The Italian Lakes (Grandi laghi prealpini, lit. "great pre-alpine lakes") are a group of large lakes lying on the south side of the Alps, in the basin of the river Po and the Mediterranean Sea. As their name suggests, they are essentially located in northern Italy; however, they are also partly located in southern Switzerland. They are all glacial lakes that formed after the retreat of the glaciers at the end of the last ice age. The group is composed of (from west to east): Lake Orta, Lake Maggiore, Lake Varese, Lake Lugano, Lake Como, Lake Iseo, Lake Idro and Lake Garda. The three largest are all well over 100 km^{2}; they are: Lake Garda (largest in Italy), Lake Maggiore (largest in southern Switzerland) and Lake Como (deepest in Italy).

The lakes are located in the Italian regions of Piedmont, Lombardy, Veneto and Trentino-Alto Adige/Südtirol, and in the Swiss canton of Ticino. They are all located at least partly in Italy, while two of them (Maggiore and Lugano) are partly in Switzerland.

The Italian Lakes have constituted a popular tourist destination since the Roman Era for their mild climate and their view of the Alps. Gestione Governativa Navigazione Laghi (Navigazione Laghi) operates ship routes on lakes Maggiore, Garda and Como.

==Climate==
At latitudes between 45° and 46° North and at elevations below 400 metres above sea level, the Italian Lakes enjoy a lot of sunshine and very mild weather.

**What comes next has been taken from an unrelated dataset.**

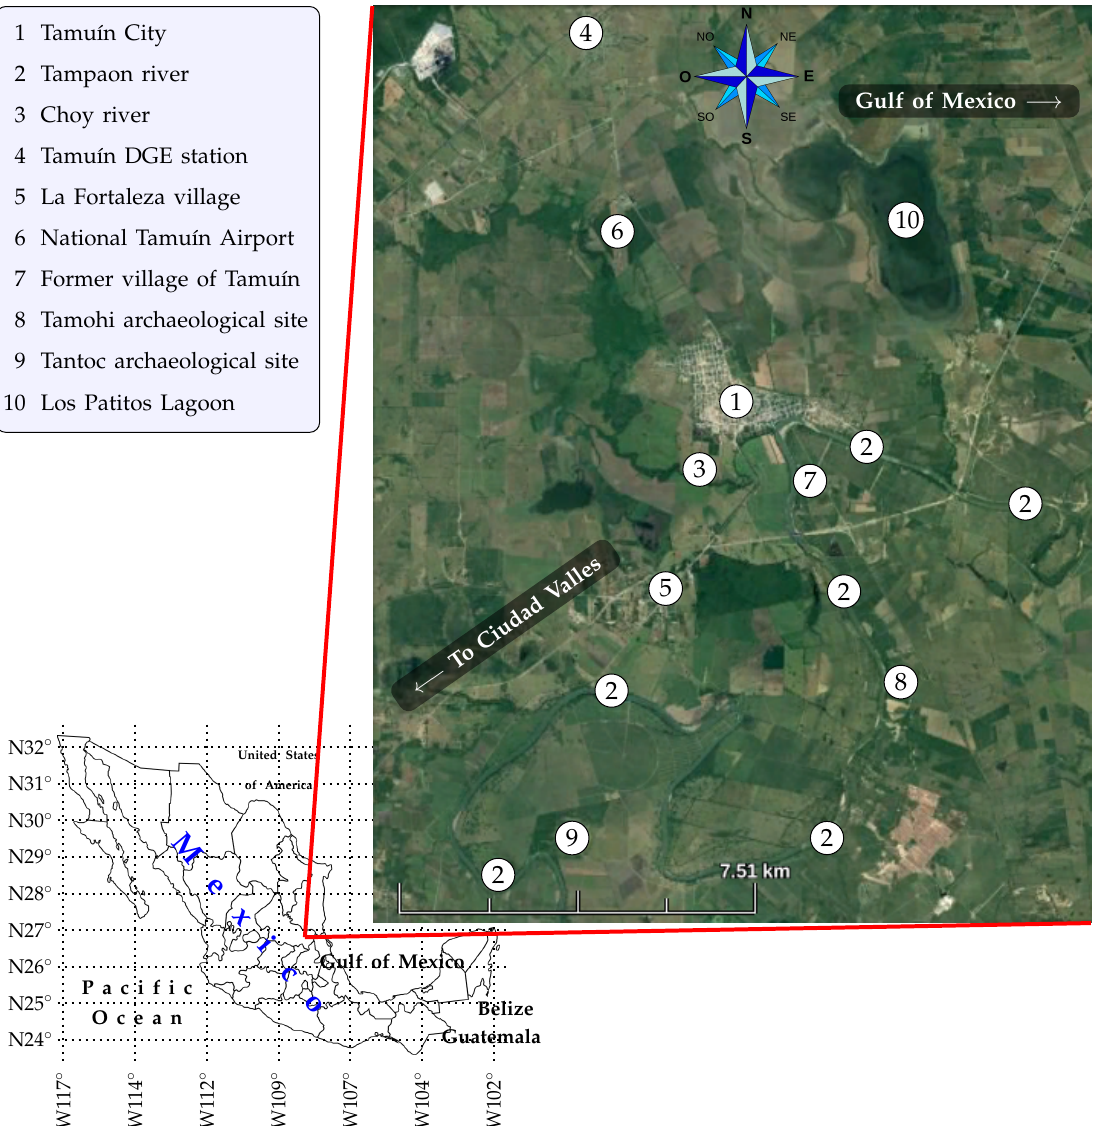
Figure 1. Location of the region under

The region is known for its sub-Mediterranean climate, making it the warmest area of Switzerland and significantly warmer than most regions of northern Italy. There sub-tropical plants can grow all year round in the numerous gardens, notably those of the Borromean and Brissago Islands. During winter, the lakes help to maintain a higher temperature in the surrounding regions (since water releases heat energy more slowly than air) with snowfalls being erratic and primarily affecting the higher elevations around the lakes. Rainfall is lowest during the winter months and heaviest around summer, peaking in spring and autumn.

The particularly mild climate of the Italian Lakes favours the growth of some hardy Mediterranean plants, including the olive tree, parasol pine, Mediterranean cypress, Chinese windmill palm and Canary Island date palm. Lake Lugano (Gandria) is one of the few places in Switzerland where olives are grown. Some hardy citrus trees, such as hardy lemons and satsuma can also be found around Lake Garda, which are extremely rare at this latitude.